Not All AIs are Created Equal
Ok so the vast majority of responses are focused on LLMs like ChatGPT, and that’s my fault for presenting an example (the TED talk) of just that type of AI development branch. As noted by many here, LLMs can active a kind of “super assistant” status in terms of programming, but there are currently limits to how far it can go, mainly due to how they are trained and the data they are trained with.
But hten we have another branch of AI development, deep learning, mainly spearheaded by Google’s Deep Mind and its poster child AlphaZero. This area of research in AI focuses on “true learning” versus the “training” model of LLMs. AlphaZero, for example, learned to play different games just by playing against itself. The only data fed in was basically the rules of the games and the notions that winning a game is good and losing a game is bad. With just that, it managed to achieve superhuman levels of game play in many games.

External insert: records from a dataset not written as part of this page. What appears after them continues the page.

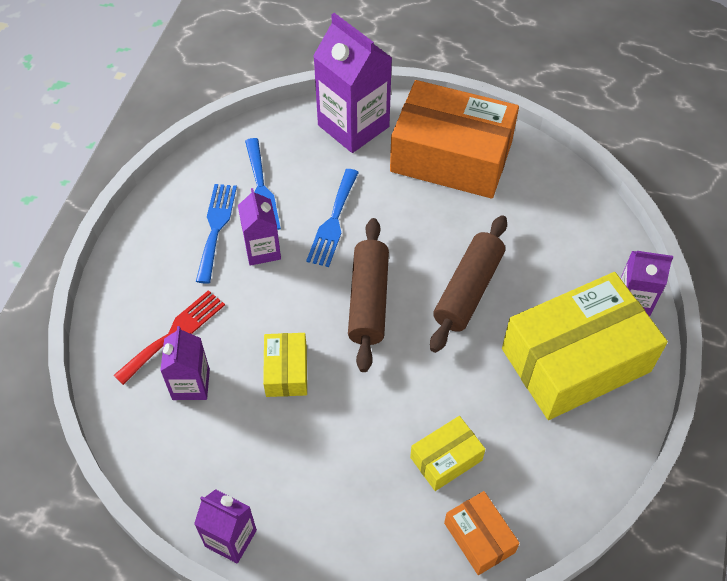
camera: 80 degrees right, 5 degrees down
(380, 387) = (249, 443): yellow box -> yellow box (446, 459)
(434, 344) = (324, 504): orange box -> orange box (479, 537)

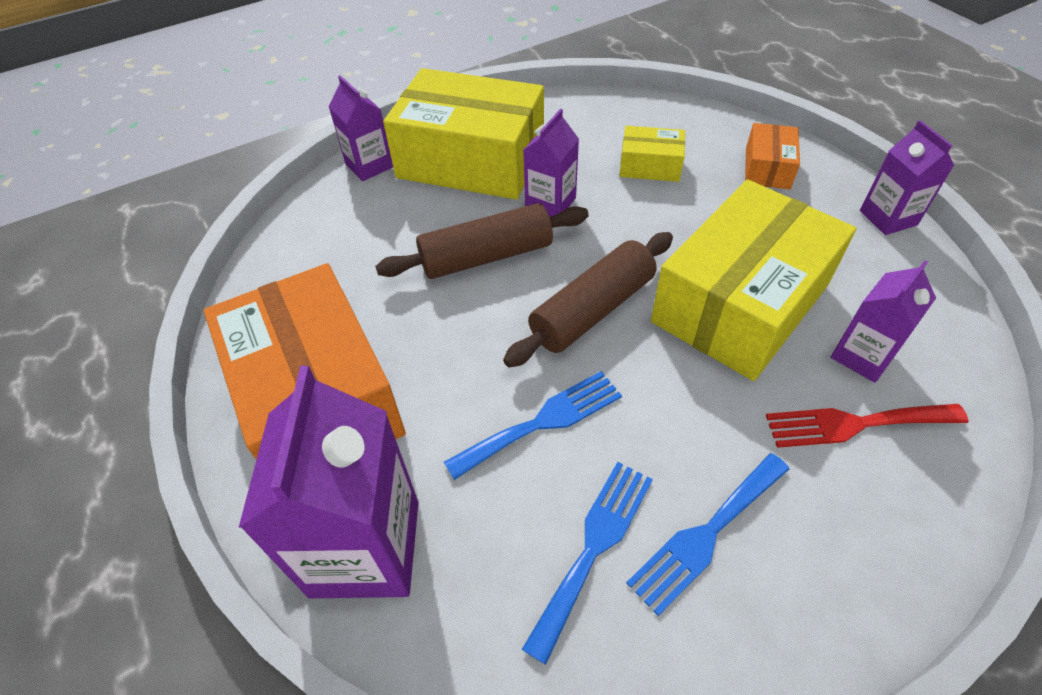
camera: 135 degrees left, 5 degrees down
(262, 250) = (664, 451): purple carton -> purple carton (550, 203)
(286, 371) = (740, 303): yellow box -> yellow box, size x2.19
(479, 537) = (673, 119): orange box -> orange box (767, 168)

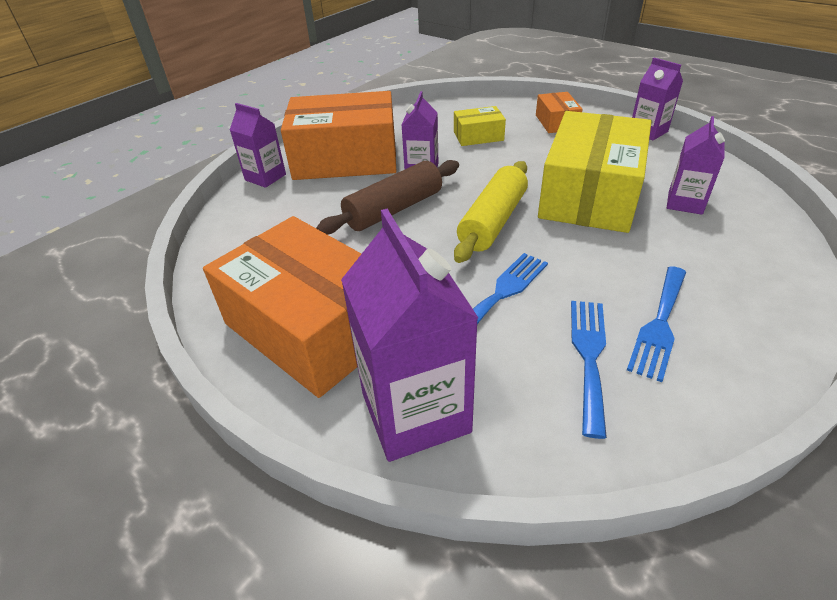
camera: 20 degrees left, 10 degrees down
(471, 160) = (345, 158): yellow box -> orange box
(592, 310) = (493, 222): brown rolling pin -> yellow rolling pin
(855, 424) = (707, 238): red fork -> none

Now there’s AlphaDev, that applies this kind of deep learning to software development. This paper explains how it managed to develop a sorting algorithm that’s faster than anything known at that point and is currently being used in real code like LLVM. This video summarizes: https://www.youtube.com/watch?v=n2qCry_o2Fs
So to clarify, if we’re talking about LLMs, yes, it’s a larger leep to full AI programming. But if it’s AlphaDev style deep learning, the leap seems to be smaller, although by no means a trivial task.
Human Anthills
Somewhere in the pile of blog posts, videos, and books I’ve recently read and watched on this subject, someone made an analogy more or less in the following lines:
Let’s imagine that the ants decided one day to create a new species that would be even more advanced and intelligent than they were themselves (these were very intelligent scientist ants.) They created us humans and having seen how we were developing, they asked themselves “When aren’t they going to start building better anthills?”
So what I get from this is that if we achieve a true AGI that can learn and think and will probably do so at superhuman speeds and levels, we can’t expect it to do anything our way. It will undoubtedly develop much more advanced languages and techniques that could (and probably will) be beyond our ability to comprehend. There already have been instances where AIs have developed their own languages to communicate amongst themselves. Languages that are unknown to us, but work just fine for them.